La France des twin deficits.

 

C’est une journée bien triste pour l’économie française : à quelques minutes d’intervalle, deux publications sont venues rappeler qu’en 2010, cette dernière est restée frappée par la « malédiction » des twin deficits : 51,44 milliards d’euros de déficit extérieur, soit seulement 5 milliards de moins que le sommet de 2008 et 148,8 milliards de déficit budgétaire, un record historique.

Ces deux évolutions montrent l’ampleur du manque d’efficacité de l’économie française. En effet, s’il était à la rigueur compréhensible de creuser le déficit extérieur en 2008 lors de l’écroulement du commerce mondial, il est inacceptable de voir ce déficit augmenter de 7,2 milliards d’euros en 2010 par rapport à 2009, alors que les échanges internationaux ont atteint des sommets l’an passé. Certes, les exportations françaises ont tout de même progressé de 13,5 % en 2010, atteignant un niveau de 392, 5 milliards d’euros. C’est honorable, mais toujours très loin des 950 milliards d’euros enregistrés par les exportations allemandes.

Autrement dit, le creusement du déficit extérieur français en 2010 constitue une véritable contre-performance et confirme, à quelques exceptions près, la mauvaise spécialisation sectorielle et géographique des exportations françaises. Parallèlement, l’augmentation de 13,8 % des importations, à 443,96 milliards d’euros montre aussi que la résistance de la consommation hexagonale a largement profité à nos concurrents étrangers, sans réussir à booster la croissance et l’emploi sur le territoire national.

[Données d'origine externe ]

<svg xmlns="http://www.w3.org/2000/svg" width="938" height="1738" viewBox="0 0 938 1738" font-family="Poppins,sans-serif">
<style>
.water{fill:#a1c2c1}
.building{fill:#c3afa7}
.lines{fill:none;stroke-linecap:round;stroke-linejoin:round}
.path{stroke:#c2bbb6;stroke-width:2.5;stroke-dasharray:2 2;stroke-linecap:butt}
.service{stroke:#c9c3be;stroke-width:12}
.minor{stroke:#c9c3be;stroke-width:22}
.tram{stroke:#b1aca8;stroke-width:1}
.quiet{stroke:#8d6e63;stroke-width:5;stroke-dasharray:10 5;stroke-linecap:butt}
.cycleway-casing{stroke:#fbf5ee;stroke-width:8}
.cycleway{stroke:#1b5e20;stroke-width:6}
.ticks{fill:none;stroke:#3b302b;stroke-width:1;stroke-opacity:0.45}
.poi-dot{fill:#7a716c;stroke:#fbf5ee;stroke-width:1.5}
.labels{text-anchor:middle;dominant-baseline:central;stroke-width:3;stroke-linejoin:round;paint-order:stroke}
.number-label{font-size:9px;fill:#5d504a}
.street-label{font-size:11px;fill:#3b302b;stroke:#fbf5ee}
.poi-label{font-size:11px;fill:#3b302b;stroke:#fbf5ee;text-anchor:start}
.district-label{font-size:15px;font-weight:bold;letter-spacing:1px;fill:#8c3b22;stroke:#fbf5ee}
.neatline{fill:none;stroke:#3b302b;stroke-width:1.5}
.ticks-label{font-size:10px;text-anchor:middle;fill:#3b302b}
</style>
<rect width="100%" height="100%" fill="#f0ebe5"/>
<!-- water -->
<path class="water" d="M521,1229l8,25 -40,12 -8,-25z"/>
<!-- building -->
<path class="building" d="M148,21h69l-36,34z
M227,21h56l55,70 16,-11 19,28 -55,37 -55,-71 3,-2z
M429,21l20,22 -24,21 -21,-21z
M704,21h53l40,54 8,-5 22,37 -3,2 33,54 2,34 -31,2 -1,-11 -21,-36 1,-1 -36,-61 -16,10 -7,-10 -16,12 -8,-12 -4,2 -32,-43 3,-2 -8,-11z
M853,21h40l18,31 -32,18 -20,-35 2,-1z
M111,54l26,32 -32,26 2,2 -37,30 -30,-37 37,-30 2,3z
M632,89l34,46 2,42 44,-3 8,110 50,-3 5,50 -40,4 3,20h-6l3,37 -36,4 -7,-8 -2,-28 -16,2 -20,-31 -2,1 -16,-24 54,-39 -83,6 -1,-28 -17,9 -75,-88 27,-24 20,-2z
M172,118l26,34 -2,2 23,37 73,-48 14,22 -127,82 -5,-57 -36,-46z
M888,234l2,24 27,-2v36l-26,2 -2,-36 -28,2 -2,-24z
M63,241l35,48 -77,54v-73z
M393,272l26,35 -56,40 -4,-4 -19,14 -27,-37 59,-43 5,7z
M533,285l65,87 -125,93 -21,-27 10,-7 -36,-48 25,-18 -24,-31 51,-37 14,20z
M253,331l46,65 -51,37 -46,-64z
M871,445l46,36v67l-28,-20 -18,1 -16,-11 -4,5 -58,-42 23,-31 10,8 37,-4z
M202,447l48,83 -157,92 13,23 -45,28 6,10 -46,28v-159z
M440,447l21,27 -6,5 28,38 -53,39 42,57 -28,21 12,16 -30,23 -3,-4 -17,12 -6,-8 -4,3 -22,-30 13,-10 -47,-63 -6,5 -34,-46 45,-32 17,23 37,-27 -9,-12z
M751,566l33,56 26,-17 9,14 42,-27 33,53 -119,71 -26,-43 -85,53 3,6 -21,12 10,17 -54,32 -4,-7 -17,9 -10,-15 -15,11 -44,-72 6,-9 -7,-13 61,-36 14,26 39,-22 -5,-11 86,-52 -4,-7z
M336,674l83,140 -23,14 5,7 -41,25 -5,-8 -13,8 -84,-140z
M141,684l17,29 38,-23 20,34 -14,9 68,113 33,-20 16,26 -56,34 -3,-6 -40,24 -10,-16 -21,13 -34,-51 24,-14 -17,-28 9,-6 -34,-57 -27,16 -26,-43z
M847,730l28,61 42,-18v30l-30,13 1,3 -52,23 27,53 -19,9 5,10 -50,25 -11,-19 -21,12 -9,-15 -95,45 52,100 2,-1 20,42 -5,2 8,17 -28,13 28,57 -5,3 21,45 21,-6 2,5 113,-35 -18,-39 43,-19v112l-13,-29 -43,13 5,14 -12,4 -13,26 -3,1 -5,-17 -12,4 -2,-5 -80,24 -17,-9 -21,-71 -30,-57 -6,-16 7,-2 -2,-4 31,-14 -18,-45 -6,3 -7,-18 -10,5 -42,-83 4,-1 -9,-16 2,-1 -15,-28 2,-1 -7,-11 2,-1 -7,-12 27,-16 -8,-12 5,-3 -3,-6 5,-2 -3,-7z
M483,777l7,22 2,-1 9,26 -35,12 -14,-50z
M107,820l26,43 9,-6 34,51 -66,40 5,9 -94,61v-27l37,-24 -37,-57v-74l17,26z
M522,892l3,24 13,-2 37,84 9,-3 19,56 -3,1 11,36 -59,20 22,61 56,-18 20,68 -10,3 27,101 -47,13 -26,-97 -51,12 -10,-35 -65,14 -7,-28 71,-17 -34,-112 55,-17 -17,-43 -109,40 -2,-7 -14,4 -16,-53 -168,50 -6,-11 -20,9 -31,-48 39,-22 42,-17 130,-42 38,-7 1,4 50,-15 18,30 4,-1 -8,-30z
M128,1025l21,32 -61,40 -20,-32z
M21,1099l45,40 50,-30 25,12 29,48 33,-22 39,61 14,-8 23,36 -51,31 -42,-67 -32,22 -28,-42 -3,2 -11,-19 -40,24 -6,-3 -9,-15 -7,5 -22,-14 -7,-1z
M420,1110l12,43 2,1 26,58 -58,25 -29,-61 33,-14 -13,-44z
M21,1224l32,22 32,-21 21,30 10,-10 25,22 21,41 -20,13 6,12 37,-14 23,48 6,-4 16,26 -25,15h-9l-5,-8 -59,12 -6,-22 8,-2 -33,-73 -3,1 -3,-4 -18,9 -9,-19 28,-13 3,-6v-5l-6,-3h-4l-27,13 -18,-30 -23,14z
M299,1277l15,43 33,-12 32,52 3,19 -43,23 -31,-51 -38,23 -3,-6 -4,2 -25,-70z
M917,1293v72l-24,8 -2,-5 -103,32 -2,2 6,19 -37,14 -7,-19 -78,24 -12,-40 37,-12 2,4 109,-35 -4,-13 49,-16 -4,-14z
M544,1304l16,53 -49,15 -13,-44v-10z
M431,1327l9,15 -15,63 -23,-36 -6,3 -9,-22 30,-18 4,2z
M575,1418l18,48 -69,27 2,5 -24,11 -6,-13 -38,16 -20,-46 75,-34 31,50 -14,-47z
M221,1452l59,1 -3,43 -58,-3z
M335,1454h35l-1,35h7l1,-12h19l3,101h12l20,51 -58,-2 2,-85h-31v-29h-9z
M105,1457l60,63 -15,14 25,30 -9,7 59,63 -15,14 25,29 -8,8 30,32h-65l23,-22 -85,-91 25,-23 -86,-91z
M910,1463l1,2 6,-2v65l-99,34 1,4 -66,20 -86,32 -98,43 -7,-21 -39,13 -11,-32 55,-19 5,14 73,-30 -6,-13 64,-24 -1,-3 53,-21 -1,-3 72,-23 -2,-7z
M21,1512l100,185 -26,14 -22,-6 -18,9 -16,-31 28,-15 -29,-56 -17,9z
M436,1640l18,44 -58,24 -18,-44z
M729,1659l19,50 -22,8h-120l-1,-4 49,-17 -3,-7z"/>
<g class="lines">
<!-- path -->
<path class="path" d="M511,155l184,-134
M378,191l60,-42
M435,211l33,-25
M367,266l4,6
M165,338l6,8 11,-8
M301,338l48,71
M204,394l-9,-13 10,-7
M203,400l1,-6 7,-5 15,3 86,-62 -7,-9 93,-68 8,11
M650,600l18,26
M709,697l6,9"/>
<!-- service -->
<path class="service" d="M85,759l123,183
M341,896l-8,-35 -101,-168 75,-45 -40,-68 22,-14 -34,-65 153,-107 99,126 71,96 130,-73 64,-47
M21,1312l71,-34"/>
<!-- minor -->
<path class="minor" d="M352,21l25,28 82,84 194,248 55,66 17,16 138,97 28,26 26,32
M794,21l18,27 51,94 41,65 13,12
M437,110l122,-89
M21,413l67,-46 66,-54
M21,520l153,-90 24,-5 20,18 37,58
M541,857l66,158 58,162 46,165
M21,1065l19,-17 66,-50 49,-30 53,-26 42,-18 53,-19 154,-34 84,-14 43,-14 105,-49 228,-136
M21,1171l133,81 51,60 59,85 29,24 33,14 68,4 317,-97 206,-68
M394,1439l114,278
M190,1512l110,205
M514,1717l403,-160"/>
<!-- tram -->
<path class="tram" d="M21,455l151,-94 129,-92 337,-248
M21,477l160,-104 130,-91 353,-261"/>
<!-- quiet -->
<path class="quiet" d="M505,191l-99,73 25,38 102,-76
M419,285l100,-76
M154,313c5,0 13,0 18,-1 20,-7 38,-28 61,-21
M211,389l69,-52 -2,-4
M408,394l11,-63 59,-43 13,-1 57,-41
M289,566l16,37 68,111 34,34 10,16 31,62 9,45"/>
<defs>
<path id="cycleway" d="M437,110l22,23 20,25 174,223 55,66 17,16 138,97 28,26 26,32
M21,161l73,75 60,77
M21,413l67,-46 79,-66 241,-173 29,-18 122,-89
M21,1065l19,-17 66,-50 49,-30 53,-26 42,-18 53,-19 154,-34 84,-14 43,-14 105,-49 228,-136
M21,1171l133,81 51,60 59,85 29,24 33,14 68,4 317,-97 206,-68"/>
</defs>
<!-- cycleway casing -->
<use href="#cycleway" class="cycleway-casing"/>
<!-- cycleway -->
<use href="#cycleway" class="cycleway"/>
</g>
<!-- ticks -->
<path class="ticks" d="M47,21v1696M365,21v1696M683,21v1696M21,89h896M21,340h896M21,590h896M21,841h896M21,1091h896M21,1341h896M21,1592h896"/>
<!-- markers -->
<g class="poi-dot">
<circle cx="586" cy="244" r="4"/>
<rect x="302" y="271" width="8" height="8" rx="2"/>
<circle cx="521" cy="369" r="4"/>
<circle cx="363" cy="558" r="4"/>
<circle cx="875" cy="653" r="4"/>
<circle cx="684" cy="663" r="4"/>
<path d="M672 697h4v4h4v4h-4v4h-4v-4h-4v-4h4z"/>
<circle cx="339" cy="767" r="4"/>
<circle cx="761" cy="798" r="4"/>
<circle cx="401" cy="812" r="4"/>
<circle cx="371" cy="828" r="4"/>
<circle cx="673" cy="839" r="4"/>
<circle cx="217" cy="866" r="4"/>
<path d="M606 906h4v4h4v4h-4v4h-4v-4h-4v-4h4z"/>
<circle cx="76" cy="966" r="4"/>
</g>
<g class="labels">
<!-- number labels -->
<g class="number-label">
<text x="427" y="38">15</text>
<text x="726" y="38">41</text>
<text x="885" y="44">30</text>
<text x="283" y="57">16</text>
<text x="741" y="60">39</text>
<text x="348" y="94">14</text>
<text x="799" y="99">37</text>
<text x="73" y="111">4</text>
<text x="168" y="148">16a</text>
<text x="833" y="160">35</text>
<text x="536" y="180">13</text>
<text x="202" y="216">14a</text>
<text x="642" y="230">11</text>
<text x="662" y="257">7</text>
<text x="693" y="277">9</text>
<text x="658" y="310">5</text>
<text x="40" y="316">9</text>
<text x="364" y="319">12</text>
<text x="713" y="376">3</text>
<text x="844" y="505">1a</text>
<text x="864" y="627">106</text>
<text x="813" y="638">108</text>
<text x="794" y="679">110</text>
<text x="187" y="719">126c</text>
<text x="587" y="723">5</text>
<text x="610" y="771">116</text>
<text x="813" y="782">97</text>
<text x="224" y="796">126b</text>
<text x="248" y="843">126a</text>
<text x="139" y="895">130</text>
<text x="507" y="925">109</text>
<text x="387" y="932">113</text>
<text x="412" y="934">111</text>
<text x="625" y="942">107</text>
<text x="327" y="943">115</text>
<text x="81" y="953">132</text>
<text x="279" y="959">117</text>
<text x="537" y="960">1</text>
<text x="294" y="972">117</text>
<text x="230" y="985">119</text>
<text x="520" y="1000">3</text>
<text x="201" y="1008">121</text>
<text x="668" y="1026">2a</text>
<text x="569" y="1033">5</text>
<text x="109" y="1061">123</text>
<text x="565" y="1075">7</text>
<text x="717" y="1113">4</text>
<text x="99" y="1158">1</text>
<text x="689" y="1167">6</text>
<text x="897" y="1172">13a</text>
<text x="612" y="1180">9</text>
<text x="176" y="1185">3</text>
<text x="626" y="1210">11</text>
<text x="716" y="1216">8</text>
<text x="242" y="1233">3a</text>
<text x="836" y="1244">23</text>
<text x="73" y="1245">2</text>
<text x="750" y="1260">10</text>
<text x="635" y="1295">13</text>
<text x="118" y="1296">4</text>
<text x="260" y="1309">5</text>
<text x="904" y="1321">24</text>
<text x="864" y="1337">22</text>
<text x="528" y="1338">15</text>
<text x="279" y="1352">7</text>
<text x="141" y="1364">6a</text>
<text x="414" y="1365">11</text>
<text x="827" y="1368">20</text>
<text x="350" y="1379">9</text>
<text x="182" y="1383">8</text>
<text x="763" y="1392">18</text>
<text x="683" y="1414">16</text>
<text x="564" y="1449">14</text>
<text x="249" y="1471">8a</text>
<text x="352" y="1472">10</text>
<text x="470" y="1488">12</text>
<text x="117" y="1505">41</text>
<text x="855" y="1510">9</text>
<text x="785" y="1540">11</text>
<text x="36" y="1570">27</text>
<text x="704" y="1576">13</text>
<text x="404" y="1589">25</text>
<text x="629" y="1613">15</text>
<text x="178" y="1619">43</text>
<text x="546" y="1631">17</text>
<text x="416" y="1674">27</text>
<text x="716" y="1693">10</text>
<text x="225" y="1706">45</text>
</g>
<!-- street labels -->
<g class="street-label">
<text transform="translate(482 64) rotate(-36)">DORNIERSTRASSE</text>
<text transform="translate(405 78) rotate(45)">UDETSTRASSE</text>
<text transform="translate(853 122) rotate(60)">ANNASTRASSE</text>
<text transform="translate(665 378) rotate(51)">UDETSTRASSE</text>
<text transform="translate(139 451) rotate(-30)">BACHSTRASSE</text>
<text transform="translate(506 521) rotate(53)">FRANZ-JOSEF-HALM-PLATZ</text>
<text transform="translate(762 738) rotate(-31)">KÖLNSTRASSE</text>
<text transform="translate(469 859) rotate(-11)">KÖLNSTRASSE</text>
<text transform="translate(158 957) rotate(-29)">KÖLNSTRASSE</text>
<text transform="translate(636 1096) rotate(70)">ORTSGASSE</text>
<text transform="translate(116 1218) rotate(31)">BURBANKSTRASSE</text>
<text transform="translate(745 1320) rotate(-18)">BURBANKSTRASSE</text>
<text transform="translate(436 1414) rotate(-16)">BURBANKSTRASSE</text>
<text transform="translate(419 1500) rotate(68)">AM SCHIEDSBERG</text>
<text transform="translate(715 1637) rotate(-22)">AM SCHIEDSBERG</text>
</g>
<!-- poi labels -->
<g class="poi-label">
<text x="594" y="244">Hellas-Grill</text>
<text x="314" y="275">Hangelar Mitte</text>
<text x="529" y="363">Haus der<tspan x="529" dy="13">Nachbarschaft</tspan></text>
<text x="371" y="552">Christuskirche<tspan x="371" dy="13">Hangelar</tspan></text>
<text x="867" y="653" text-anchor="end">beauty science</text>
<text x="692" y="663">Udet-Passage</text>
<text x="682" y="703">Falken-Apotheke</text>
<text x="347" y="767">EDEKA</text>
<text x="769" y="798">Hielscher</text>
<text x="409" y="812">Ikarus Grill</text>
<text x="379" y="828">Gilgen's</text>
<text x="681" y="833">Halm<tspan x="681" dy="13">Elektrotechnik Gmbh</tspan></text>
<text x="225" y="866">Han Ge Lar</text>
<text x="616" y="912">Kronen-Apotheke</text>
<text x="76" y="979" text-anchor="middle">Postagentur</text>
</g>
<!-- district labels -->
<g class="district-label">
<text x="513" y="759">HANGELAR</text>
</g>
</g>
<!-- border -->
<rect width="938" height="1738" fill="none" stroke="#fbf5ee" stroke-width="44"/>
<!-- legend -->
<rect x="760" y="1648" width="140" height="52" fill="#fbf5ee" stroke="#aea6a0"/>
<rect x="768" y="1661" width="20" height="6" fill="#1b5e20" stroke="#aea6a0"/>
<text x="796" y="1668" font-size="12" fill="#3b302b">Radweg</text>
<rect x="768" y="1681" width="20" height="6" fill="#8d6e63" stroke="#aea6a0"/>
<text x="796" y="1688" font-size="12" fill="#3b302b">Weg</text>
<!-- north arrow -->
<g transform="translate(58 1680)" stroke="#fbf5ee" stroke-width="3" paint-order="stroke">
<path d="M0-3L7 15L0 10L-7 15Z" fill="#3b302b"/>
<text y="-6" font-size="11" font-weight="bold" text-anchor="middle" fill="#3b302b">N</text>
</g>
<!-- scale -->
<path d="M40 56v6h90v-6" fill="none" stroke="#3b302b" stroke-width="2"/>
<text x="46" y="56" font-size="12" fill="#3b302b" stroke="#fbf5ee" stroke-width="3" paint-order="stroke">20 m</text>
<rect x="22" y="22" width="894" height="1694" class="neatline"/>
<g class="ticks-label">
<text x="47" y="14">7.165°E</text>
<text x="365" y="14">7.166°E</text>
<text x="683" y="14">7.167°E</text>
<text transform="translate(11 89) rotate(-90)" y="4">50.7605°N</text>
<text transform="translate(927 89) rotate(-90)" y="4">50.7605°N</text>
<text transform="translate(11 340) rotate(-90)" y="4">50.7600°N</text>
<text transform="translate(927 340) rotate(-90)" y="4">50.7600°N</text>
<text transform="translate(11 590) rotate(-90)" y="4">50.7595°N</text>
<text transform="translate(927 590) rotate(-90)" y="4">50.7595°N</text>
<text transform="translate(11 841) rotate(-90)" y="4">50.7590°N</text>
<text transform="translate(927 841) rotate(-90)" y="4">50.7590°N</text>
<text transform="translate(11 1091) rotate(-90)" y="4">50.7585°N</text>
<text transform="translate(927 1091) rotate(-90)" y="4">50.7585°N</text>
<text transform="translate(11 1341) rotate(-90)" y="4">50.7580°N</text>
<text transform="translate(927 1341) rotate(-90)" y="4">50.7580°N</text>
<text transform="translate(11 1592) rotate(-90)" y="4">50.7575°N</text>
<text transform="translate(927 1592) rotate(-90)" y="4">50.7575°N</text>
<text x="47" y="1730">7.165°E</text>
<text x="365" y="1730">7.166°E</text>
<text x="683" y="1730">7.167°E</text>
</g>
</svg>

Pour 2011, notamment grâce à la dépréciation de l’euro et à la bonne tenue du commerce mondial, le déficit extérieur français devrait légèrement se réduire, vers les 45 milliards d’euros. Il continuera donc de rester élevé et de peser sur la croissance du PIB.

Sur la même longueur d’onde, le record historique du déficit budgétaire rappelle que la France est structurellement handicapée par sa mauvaise gestion des deniers publics. En effet, si le creusement de ce déficit était logique en 2009 lors de la plus grave récession que la France ait connue depuis l’après-guerre, sa nouvelle augmentation en 2010 en dépit d’une croissance de 1,5 % est tout à fait anormale. Et encore, nous ne disposons pas des chiffres des déficits sociaux et locaux qui devraient aggraver la donne… Ces évolutions montrent donc que la France reste sous perfusion publique et est incapable de s’émanciper sur la seule base des moteurs privés.

Dans ce cadre, même si une réduction du déficit public global est probable pour 2011, celle-ci sera très modérée et donc très éloignée des objectifs gouvernementaux. Nous anticipons un niveau de 7 % du PIB.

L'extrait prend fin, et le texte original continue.